# Help! Chevrolet Duramax or Ford Diesel?



## Camo (Nov 10, 2005)

Howdy Guys,

I have a 2013 Chevrolet Duramax with about 130,000 miles. The engine and transmission are good, but the DEF system has failed three times. The last time was about 6 weeks back and sure enough it did it again today. The first two times GM covered it under warranty. The original warranty was for 100,000 miles and because of DEF issues GM extended the coverage on the DEF components to 125,000 miles. The third time it failed it was just over 125,000 miles and of course GM refused to cover it. The repaid cost me over $1,700. Well today (fourth time) it has done it again I will fuss and complain but GM does not want to help me. I thought about trading it and the dealer claims he will give me $40,000 toward a new diesel. I am sure if I were to pursue this route one of two things will happen. The new truck would be at full manufacture price or the trade offer will dwindle down. I am not sure what I want to do but I want to see if the Ford guys are having the same problem. How do the 2017 Ford diesels compare to the 2017 Chevrolet Diesel? I have heard that Ford has similar DEF issues and in some cases worse than GM. Let me know your opinion or better yet your personal experience with either truck?


----------



## scotth891 (May 25, 2016)

Delete it.


----------



## ibtbone (Oct 7, 2013)

scotth891 said:


> Delete it.


X2

Sent from my iPhone using Tapatalk


----------



## ibtbone (Oct 7, 2013)

Pm this guy









Sent from my iPhone using Tapatalk


----------



## Worm Drowner (Sep 9, 2010)

Camo,

You're in Richmond? Go to Brent's Diesel on Spacek, between Reading & Bryant, just down from Krogers. Brent is an awesome mechanic! He did a delete on my 2011 F350 and it runs like a raped ape now! I have his shop work on both my 2011 and my 1996 7.3.

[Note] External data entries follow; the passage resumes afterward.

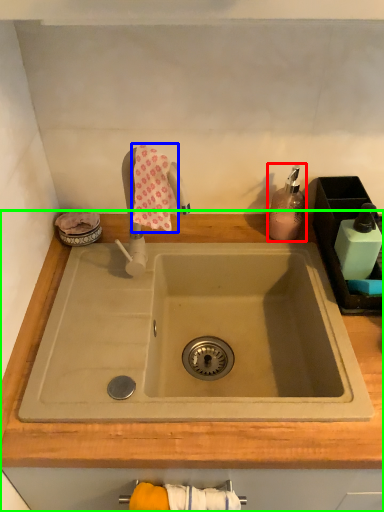
Question: Considering the real-world distances, which object is closest to soap dispenser (highlighted by a red box)? bath towel (highlighted by a blue box) or countertop (highlighted by a green box).

Choices:
 (A) bath towel
 (B) countertop

Answer: (B)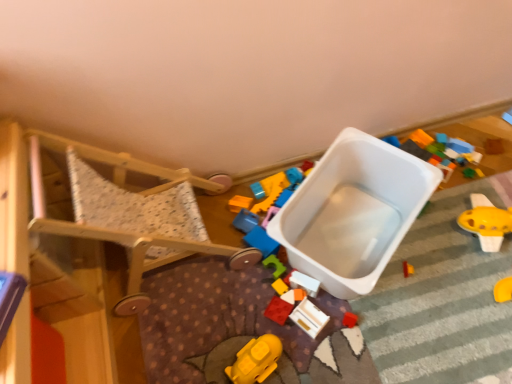
Describe the element at coordinates (256, 360) in the screenshot. This screenshot has height=384, width=512. I see `yellow matte toy at lower center, placed as the 6th toy when sorted from right to left` at that location.

What do you see at coordinates (304, 283) in the screenshot?
I see `white plastic toy at center, the 3th toy positioned from the right` at bounding box center [304, 283].

Find the location of a particular element. This screenshot has height=384, width=512. wooden walker at left is located at coordinates (73, 264).

How much space does rubber yellow toy at center, placed as the fourth toy when sorted from right to left, occupy vertically?

rubber yellow toy at center, placed as the fourth toy when sorted from right to left, is 3.43 centimeters in height.

Locate an element on the screen. The width and height of the screenshot is (512, 384). wooden toy at center, which appears as the fifth toy when viewed from the left is located at coordinates (309, 318).

I want to click on white plastic storage box at center, so click(x=353, y=212).

Is wooden toy at center, which appears as the fifth toy when viewed from the left, touching yellow matte toy at lower center, placed as the 6th toy when sorted from right to left?

wooden toy at center, which appears as the fifth toy when viewed from the left, is not next to yellow matte toy at lower center, placed as the 6th toy when sorted from right to left, and they're not touching.

From the image's perspective, is wooden toy at center, the second toy in the right-to-left sequence, located above yellow matte toy at lower center, placed as the 6th toy when sorted from right to left?

Indeed, from the image's perspective, wooden toy at center, the second toy in the right-to-left sequence, is shown above yellow matte toy at lower center, placed as the 6th toy when sorted from right to left.

From a real-world perspective, which object stands above the other?

yellow matte toy at lower center, which is counted as the first toy, starting from the left, is physically above.

You are a GUI agent. You are given a task and a screenshot of the screen. Output one action in this format:
    pyautogui.click(x=<x>, y=<y>)
    Task: Click on the 1st toy positioned above the yellow matte toy at lower center, placed as the 6th toy when sorted from right to left (from the image's perspective)
    The image size is (512, 384).
    Given the screenshot: What is the action you would take?
    pyautogui.click(x=309, y=318)

Which point is more forward, [292,273] or [463,226]?

The point [292,273] is closer to the camera.

Is white plastic toy at center, which ranks as the fourth toy in left-to-right order, facing towards yellow plastic toy at right, which is counted as the first toy, starting from the right?

No, white plastic toy at center, which ranks as the fourth toy in left-to-right order, is not aimed at yellow plastic toy at right, which is counted as the first toy, starting from the right.

In terms of size, does white plastic toy at center, the 3th toy positioned from the right, appear bigger or smaller than yellow plastic toy at right, placed as the 6th toy when sorted from left to right?

Considering their sizes, white plastic toy at center, the 3th toy positioned from the right, takes up less space than yellow plastic toy at right, placed as the 6th toy when sorted from left to right.

Where is `the 1st toy behind the yellow plastic toy at right, which is counted as the first toy, starting from the right`? the 1st toy behind the yellow plastic toy at right, which is counted as the first toy, starting from the right is located at coordinates (304, 283).

Which of these two, rubber yellow toy at center, the 3th toy from the left, or wooden walker at left, stands taller?

With more height is wooden walker at left.

How different are the orientations of rubber yellow toy at center, the 3th toy from the left, and wooden walker at left in degrees?

60.2 degrees.

Considering the sizes of objects rubber yellow toy at center, the 3th toy from the left, and wooden walker at left in the image provided, who is bigger, rubber yellow toy at center, the 3th toy from the left, or wooden walker at left?

wooden walker at left is bigger.

From the image's perspective, between rubber yellow toy at center, placed as the fourth toy when sorted from right to left, and wooden walker at left, who is located below?

rubber yellow toy at center, placed as the fourth toy when sorted from right to left, appears lower in the image.

From the picture: Is rubberized red block at center, which is counted as the second toy, starting from the left, inside or outside of wooden toy at center, the second toy in the right-to-left sequence?

rubberized red block at center, which is counted as the second toy, starting from the left, cannot be found inside wooden toy at center, the second toy in the right-to-left sequence.

Is rubberized red block at center, which is counted as the second toy, starting from the left, not near wooden toy at center, the second toy in the right-to-left sequence?

That's not correct — rubberized red block at center, which is counted as the second toy, starting from the left, is a little close to wooden toy at center, the second toy in the right-to-left sequence.

Which is in front, point (267, 308) or point (315, 334)?

The point (315, 334) is more forward.

Which object is closer to the camera, rubberized red block at center, which is counted as the second toy, starting from the left, or wooden toy at center, which appears as the fifth toy when viewed from the left?

wooden toy at center, which appears as the fifth toy when viewed from the left, is closer to the camera.

Looking at this image, from the image's perspective, which is below, yellow plastic toy at right, placed as the 6th toy when sorted from left to right, or rubber yellow toy at center, placed as the fourth toy when sorted from right to left?

rubber yellow toy at center, placed as the fourth toy when sorted from right to left, from the image's perspective.

Is yellow plastic toy at right, placed as the 6th toy when sorted from left to right, wider or thinner than rubber yellow toy at center, the 3th toy from the left?

In the image, yellow plastic toy at right, placed as the 6th toy when sorted from left to right, appears to be wider than rubber yellow toy at center, the 3th toy from the left.

Considering the sizes of objects yellow plastic toy at right, which is counted as the first toy, starting from the right, and rubber yellow toy at center, placed as the fourth toy when sorted from right to left, in the image provided, who is taller, yellow plastic toy at right, which is counted as the first toy, starting from the right, or rubber yellow toy at center, placed as the fourth toy when sorted from right to left,?

With more height is yellow plastic toy at right, which is counted as the first toy, starting from the right.

Does yellow plastic toy at right, which is counted as the first toy, starting from the right, come in front of rubber yellow toy at center, placed as the fourth toy when sorted from right to left?

Yes.

From a real-world perspective, does white plastic storage box at center stand above wooden walker at left?

No, from a real-world perspective, white plastic storage box at center is not above wooden walker at left.

Between white plastic storage box at center and wooden walker at left, which one appears on the left side from the viewer's perspective?

Positioned to the left is wooden walker at left.

Can you confirm if white plastic storage box at center is thinner than wooden walker at left?

Indeed, white plastic storage box at center has a lesser width compared to wooden walker at left.

The width and height of the screenshot is (512, 384). What are the coordinates of `storage box below the wooden walker at left (from a real-world perspective)` in the screenshot? It's located at (353, 212).

In terms of height, does white plastic toy at center, which ranks as the fourth toy in left-to-right order, look taller or shorter compared to wooden toy at center, which appears as the fifth toy when viewed from the left?

A: Considering their sizes, white plastic toy at center, which ranks as the fourth toy in left-to-right order, has more height than wooden toy at center, which appears as the fifth toy when viewed from the left.

Is white plastic toy at center, the 3th toy positioned from the right, positioned with its back to wooden toy at center, which appears as the fifth toy when viewed from the left?

That's not correct — white plastic toy at center, the 3th toy positioned from the right, is not looking away from wooden toy at center, which appears as the fifth toy when viewed from the left.

Is point (295, 275) in front of point (320, 327)?

No, it is behind (320, 327).

Which object is positioned more to the left, white plastic toy at center, the 3th toy positioned from the right, or wooden toy at center, which appears as the fifth toy when viewed from the left?

Positioned to the left is white plastic toy at center, the 3th toy positioned from the right.

Find the location of a particular element. toy lying in front of the wooden toy at center, the second toy in the right-to-left sequence is located at coordinates (256, 360).

The width and height of the screenshot is (512, 384). Identify the location of the 1st toy behind the yellow plastic toy at right, which is counted as the first toy, starting from the right, starting your count from the anchor. (304, 283).

Considering their positions, is yellow plastic toy at right, which is counted as the first toy, starting from the right, positioned closer to rubber yellow toy at center, placed as the fourth toy when sorted from right to left, than yellow matte toy at lower center, which is counted as the first toy, starting from the left?

The object closer to rubber yellow toy at center, placed as the fourth toy when sorted from right to left, is yellow matte toy at lower center, which is counted as the first toy, starting from the left.

Estimate the real-world distances between objects in this image. Which object is further from rubber yellow toy at center, placed as the fourth toy when sorted from right to left, yellow plastic toy at right, placed as the 6th toy when sorted from left to right, or wooden toy at center, the second toy in the right-to-left sequence?

Based on the image, yellow plastic toy at right, placed as the 6th toy when sorted from left to right, appears to be further to rubber yellow toy at center, placed as the fourth toy when sorted from right to left.

Based on their spatial positions, is yellow matte toy at lower center, placed as the 6th toy when sorted from right to left, or wooden walker at left closer to white plastic toy at center, which ranks as the fourth toy in left-to-right order?

yellow matte toy at lower center, placed as the 6th toy when sorted from right to left, is closer to white plastic toy at center, which ranks as the fourth toy in left-to-right order.

Which object lies further to the anchor point white plastic toy at center, which ranks as the fourth toy in left-to-right order, rubber yellow toy at center, the 3th toy from the left, or white plastic storage box at center?

white plastic storage box at center is further to white plastic toy at center, which ranks as the fourth toy in left-to-right order.

Looking at this image, considering their positions, is yellow matte toy at lower center, which is counted as the first toy, starting from the left, positioned further to rubberized red block at center, which is counted as the second toy, starting from the left, than white plastic storage box at center?

Based on the image, white plastic storage box at center appears to be further to rubberized red block at center, which is counted as the second toy, starting from the left.

Estimate the real-world distances between objects in this image. Which object is further from yellow matte toy at lower center, placed as the 6th toy when sorted from right to left, yellow plastic toy at right, which is counted as the first toy, starting from the right, or rubber yellow toy at center, placed as the fourth toy when sorted from right to left?

yellow plastic toy at right, which is counted as the first toy, starting from the right, is positioned further to the anchor yellow matte toy at lower center, placed as the 6th toy when sorted from right to left.

Looking at this image, when comparing their distances from yellow matte toy at lower center, placed as the 6th toy when sorted from right to left, does yellow plastic toy at right, which is counted as the first toy, starting from the right, or white plastic storage box at center seem further?

yellow plastic toy at right, which is counted as the first toy, starting from the right, is positioned further to the anchor yellow matte toy at lower center, placed as the 6th toy when sorted from right to left.

Which object lies further to the anchor point yellow matte toy at lower center, which is counted as the first toy, starting from the left, rubber yellow toy at center, the 3th toy from the left, or wooden toy at center, which appears as the fifth toy when viewed from the left?

rubber yellow toy at center, the 3th toy from the left, lies further to yellow matte toy at lower center, which is counted as the first toy, starting from the left, than the other object.

Locate an element on the screen. The width and height of the screenshot is (512, 384). storage box situated between wooden walker at left and yellow plastic toy at right, which is counted as the first toy, starting from the right, from left to right is located at coordinates (353, 212).

The height and width of the screenshot is (384, 512). Find the location of `toy between white plastic toy at center, the 3th toy positioned from the right, and yellow plastic toy at right, which is counted as the first toy, starting from the right, in the horizontal direction`. toy between white plastic toy at center, the 3th toy positioned from the right, and yellow plastic toy at right, which is counted as the first toy, starting from the right, in the horizontal direction is located at coordinates (309, 318).

Locate an element on the screen. storage box between white plastic toy at center, which ranks as the fourth toy in left-to-right order, and yellow plastic toy at right, which is counted as the first toy, starting from the right, in the horizontal direction is located at coordinates (353, 212).

Where is `storage box between yellow matte toy at lower center, placed as the 6th toy when sorted from right to left, and yellow plastic toy at right, which is counted as the first toy, starting from the right, from left to right`? This screenshot has height=384, width=512. storage box between yellow matte toy at lower center, placed as the 6th toy when sorted from right to left, and yellow plastic toy at right, which is counted as the first toy, starting from the right, from left to right is located at coordinates (353, 212).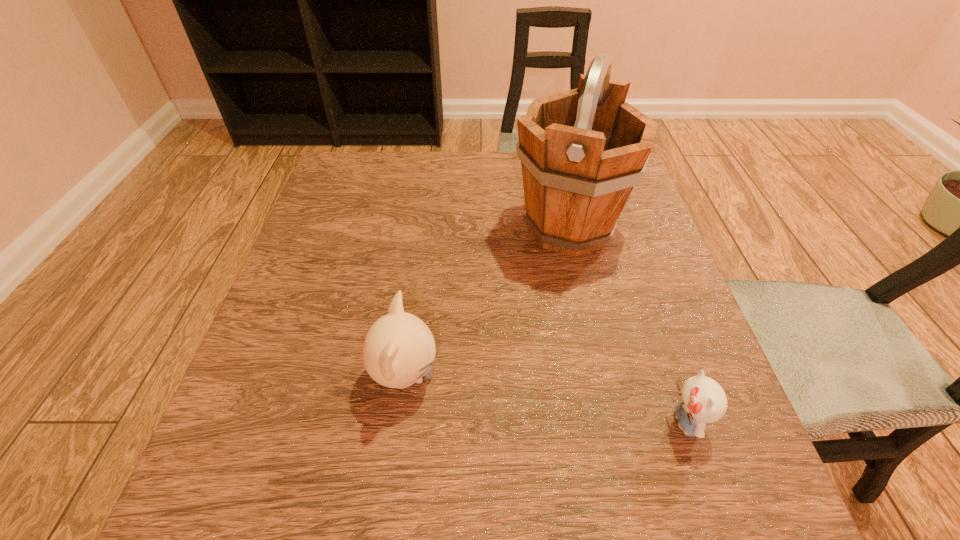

http://www.brentsdiesel.com/

The cost for the delete will run between 1,000 - 2,000 depending on which tuner you get. Helluva lot less expensive than a new truck! Even if you don't want all the extra HP & torque, the tuner will help that engine run right.


----------



## goodwood (Mar 30, 2009)

All brands will have emissions issues. Tune and delete as advised.


----------



## kevinmic (Jul 5, 2016)

Delete the truck. The truck will last a very long time and you will never have to worry about that cat **** in your exhaust again. I recommend EFI Live. Kory Willis I think still offers delete tunes for your truck.


----------



## Profish00 (May 21, 2004)

Delete the truck.


----------



## dk2429 (Mar 27, 2015)

Delete in! Brother in-law has a 2011 Duramax with ~100k miles. DEF gave him issues twice. Deleted it, never again. Runs like a true diesel now.


----------



## Camo (Nov 10, 2005)

Are there any future issues with deleting the DEF system? No legal issues or possible future emission testing requirements? It is my understanding that deleting the DEF system will make it difficult to trade at a dealership but I suppose I would sell the truck out-right someday to another owner. Anything that I should know before I take that plunge?


----------



## SSST (Jun 9, 2011)

Camo said:


> Are there any future issues with deleting the DEF system? No legal issues or possible future emission testing requirements? It is my understanding that deleting the DEF system will make it difficult to trade at a dealership but I suppose I would sell the truck out-right someday to another owner. Anything that I should know before I take that plunge?


You're probably right on both accounts. There will be lots of guys looking to buy a deleted truck.


----------



## dk2429 (Mar 27, 2015)

SSST said:


> You're probably right on both accounts. There will be lots of guys looking to buy a deleted truck.


yep, no need to worry about selling. If it's deleted, you'll sell it quick when it comes the time. None of the diesel guys like that DEF ****


----------



## artys_only (Mar 29, 2005)

Delete .


----------



## BluewaterAg26 (Jan 12, 2009)

Who is the best for 6.7 Ford around Houston/Galveston?


----------



## chicken fried (Sep 8, 2010)

I deleted my 2011 Duramax. No problems since. I was ready to set it on fire but did the delete. Scolded dog now. Just hang on to CAT in case you decide to sell.


----------



## manwitaplan (Dec 9, 2005)

Had the DEF **** fail on me and trip 8 codes. The shop talked me into deleting it for just a tad more than the cost of fixing it. Best decision I have made so far. Fuel mileage went through the roof and I smoked a new mustang the other day! I will never own a diesel moving forward that is not deleted.

3500 Duramax long bed.


----------